Changing energy landscapes are interwoven with a polarizing security landscape. For instance, in June 2023, the U.S. aimed to establish a “diplomatic footprint” above the Arctic Circle. The war in Ukraine has severe national security implications for European countries and NATO members. Finland’s accession to NATO, and Sweden’s path to the same, both Arctic countries, will further change the Arctic security landscape. I argue that this grouping as a reaction to the war would be an “othering” approach to diplomatic relations with Russia, further cutting off diplomatic ties, and leading to unprecedented consequences.

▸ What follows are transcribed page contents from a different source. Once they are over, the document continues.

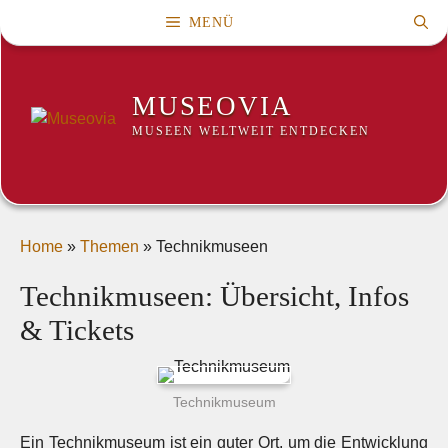
Zum
MENÜ
Inhalt
springen
MUSEOVIA
MUSEEN WELTWEIT ENTDECKEN
Home
»
Themen
»
Technikmuseen
Technikmuseen: Übersicht, Infos
& Tickets
Technikmuseum
Ein Technikmuseum ist ein guter Ort, um die Entwicklung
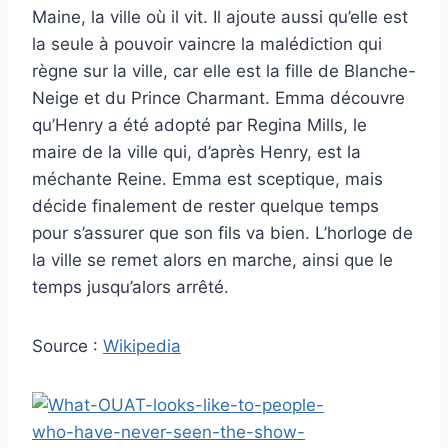
Maine, la ville où il vit. Il ajoute aussi qu’elle est
la seule à pouvoir vaincre la malédiction qui
règne sur la ville, car elle est la fille de Blanche-
Neige et du Prince Charmant. Emma découvre
qu’Henry a été adopté par Regina Mills, le
maire de la ville qui, d’après Henry, est la
méchante Reine. Emma est sceptique, mais
décide finalement de rester quelque temps
pour s’assurer que son fils va bien. L’horloge de
la ville se remet alors en marche, ainsi que le
temps jusqu’alors arrêté.
Source :
Wikipedia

Arctic countries believe that aggression by either side could range from attacks on underwater cables to attacks on energy infrastructure (predominantly assumed to be Russian as it had attacked Ukrainian Nuclear Energy infrastructure). These polarizing diplomatic relationships would further strain Arctic cooperation. For instance, the Arctic Circle Assembly has frozen the participation of Russia as a consequence to its invasion of Ukraine. While member countries need to condemn acts of aggression and mass migration, much can be argued about this decision as it reflects a double standard and the gravity of power that the U.S. enjoys in international forums. As a byproduct of this expulsion, the 40 Russian indigenous peoples and scientific communities are cut off too, leading to a vulnerable Arctic. All eight countries must collaborate on the diplomatic front and cooperate on the scientific front.